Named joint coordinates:
• • • • •
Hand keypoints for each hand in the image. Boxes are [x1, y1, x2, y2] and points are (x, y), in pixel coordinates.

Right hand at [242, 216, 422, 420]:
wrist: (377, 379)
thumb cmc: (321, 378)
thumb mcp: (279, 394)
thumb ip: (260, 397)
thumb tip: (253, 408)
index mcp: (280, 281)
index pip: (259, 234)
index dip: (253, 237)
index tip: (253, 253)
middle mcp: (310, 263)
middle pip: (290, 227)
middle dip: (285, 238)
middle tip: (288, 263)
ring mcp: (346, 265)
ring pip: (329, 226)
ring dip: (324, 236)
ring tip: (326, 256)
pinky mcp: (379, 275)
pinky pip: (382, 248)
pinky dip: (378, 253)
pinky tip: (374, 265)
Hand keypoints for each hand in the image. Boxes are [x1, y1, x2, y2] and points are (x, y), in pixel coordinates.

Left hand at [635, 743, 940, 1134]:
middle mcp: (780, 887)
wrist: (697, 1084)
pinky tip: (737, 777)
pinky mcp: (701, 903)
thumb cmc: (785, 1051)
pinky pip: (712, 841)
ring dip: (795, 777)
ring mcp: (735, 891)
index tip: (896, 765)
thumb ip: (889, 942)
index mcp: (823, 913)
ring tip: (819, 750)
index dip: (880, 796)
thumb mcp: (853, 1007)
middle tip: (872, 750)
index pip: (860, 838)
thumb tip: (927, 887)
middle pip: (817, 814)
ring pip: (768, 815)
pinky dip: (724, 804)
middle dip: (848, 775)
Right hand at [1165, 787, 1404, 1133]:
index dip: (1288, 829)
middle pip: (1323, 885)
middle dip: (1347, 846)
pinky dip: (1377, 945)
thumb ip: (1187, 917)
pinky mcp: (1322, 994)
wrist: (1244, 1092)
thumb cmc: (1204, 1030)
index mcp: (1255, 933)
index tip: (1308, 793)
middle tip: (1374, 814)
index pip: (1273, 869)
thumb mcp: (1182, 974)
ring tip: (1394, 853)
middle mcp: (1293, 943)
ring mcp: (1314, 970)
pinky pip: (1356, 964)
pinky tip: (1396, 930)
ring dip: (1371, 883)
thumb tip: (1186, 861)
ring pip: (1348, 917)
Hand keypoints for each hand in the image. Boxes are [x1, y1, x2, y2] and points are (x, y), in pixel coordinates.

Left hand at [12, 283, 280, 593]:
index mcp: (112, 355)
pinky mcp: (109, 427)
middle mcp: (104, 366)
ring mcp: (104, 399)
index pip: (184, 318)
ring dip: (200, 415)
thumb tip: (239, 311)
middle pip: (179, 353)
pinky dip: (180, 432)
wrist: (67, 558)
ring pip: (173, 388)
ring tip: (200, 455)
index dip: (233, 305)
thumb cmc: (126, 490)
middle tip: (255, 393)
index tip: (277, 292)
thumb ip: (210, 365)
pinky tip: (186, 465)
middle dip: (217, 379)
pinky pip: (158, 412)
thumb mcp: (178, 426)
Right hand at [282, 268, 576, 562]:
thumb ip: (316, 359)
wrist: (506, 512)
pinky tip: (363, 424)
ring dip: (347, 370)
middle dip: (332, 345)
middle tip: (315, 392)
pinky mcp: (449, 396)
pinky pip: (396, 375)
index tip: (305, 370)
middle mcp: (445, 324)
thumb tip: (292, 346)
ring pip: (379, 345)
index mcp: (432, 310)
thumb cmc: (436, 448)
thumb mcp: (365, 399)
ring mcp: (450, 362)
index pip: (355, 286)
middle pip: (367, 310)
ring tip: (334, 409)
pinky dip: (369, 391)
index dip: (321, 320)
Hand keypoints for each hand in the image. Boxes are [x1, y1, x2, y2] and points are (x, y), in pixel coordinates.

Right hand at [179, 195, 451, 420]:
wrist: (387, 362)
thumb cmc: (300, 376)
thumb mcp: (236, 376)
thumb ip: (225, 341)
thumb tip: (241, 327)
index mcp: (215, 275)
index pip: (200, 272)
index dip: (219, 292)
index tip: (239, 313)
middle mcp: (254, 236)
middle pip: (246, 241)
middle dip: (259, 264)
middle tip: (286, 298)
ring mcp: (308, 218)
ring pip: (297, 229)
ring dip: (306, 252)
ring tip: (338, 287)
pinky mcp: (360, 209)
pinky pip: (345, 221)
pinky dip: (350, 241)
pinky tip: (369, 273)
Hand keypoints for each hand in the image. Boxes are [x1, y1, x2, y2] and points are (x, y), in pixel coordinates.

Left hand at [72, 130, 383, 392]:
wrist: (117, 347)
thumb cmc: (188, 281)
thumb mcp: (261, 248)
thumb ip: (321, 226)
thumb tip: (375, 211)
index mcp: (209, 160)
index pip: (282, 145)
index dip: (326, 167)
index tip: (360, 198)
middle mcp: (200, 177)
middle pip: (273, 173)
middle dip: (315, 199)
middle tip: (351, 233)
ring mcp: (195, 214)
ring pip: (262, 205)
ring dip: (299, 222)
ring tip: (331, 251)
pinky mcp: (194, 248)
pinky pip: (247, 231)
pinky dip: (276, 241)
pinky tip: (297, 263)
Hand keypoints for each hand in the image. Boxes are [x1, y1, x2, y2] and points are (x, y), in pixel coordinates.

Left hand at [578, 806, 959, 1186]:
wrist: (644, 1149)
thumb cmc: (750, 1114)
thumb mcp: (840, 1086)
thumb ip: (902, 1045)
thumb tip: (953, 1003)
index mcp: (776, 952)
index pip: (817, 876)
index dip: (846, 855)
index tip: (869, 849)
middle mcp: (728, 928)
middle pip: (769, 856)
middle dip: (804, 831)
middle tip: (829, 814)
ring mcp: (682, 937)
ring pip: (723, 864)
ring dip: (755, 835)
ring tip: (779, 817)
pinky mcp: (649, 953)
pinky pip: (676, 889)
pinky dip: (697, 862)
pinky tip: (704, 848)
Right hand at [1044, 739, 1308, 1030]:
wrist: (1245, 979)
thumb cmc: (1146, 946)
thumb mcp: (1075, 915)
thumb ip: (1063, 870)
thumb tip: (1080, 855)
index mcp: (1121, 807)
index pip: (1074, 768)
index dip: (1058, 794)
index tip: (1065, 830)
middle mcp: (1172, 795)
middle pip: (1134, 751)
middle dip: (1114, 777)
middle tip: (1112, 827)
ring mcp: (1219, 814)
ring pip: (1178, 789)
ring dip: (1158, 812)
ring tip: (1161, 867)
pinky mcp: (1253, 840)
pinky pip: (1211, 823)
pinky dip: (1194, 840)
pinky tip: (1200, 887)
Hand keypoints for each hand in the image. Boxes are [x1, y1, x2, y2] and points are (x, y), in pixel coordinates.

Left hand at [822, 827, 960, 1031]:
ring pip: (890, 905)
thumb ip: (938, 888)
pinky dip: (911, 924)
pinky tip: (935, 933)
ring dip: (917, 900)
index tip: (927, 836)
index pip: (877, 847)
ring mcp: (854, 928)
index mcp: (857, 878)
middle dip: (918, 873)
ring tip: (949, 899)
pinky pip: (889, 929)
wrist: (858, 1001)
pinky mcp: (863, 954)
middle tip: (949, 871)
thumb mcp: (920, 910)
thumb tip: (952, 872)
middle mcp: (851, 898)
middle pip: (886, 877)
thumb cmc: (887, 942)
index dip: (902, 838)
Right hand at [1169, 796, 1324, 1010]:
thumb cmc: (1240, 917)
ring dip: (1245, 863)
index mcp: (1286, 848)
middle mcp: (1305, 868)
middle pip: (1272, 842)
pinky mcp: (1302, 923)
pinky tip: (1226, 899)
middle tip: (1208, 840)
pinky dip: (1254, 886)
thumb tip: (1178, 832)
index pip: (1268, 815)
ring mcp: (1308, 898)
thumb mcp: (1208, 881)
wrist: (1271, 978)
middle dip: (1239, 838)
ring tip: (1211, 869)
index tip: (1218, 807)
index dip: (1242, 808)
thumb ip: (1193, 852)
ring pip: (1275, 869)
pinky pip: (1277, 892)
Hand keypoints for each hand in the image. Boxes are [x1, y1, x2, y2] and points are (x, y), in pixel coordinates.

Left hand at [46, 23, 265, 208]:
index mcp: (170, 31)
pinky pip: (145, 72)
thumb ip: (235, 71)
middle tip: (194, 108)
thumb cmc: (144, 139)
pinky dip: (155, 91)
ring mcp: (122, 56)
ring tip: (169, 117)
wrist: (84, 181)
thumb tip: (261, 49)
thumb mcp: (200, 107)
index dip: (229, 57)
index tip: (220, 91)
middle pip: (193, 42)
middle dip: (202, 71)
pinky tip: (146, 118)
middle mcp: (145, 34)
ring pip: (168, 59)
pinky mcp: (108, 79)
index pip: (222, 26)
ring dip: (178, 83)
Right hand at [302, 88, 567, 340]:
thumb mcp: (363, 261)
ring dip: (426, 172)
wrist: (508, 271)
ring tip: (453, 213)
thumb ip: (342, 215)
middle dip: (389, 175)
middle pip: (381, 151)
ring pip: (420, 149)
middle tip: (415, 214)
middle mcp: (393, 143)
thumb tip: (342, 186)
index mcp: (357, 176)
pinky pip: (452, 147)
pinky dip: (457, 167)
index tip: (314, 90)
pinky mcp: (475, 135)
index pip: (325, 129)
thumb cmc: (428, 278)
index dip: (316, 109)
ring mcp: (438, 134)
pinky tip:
• • • • •
## What is required
Copy every line from the entries that contains the word "Left".

## Exercise output
Left hand at [635, 743, 940, 1134]:
Left hand at [12, 283, 280, 593]:
Left hand at [72, 130, 383, 392]:
Left hand at [578, 806, 959, 1186]:
Left hand at [822, 827, 960, 1031]:
Left hand at [46, 23, 265, 208]:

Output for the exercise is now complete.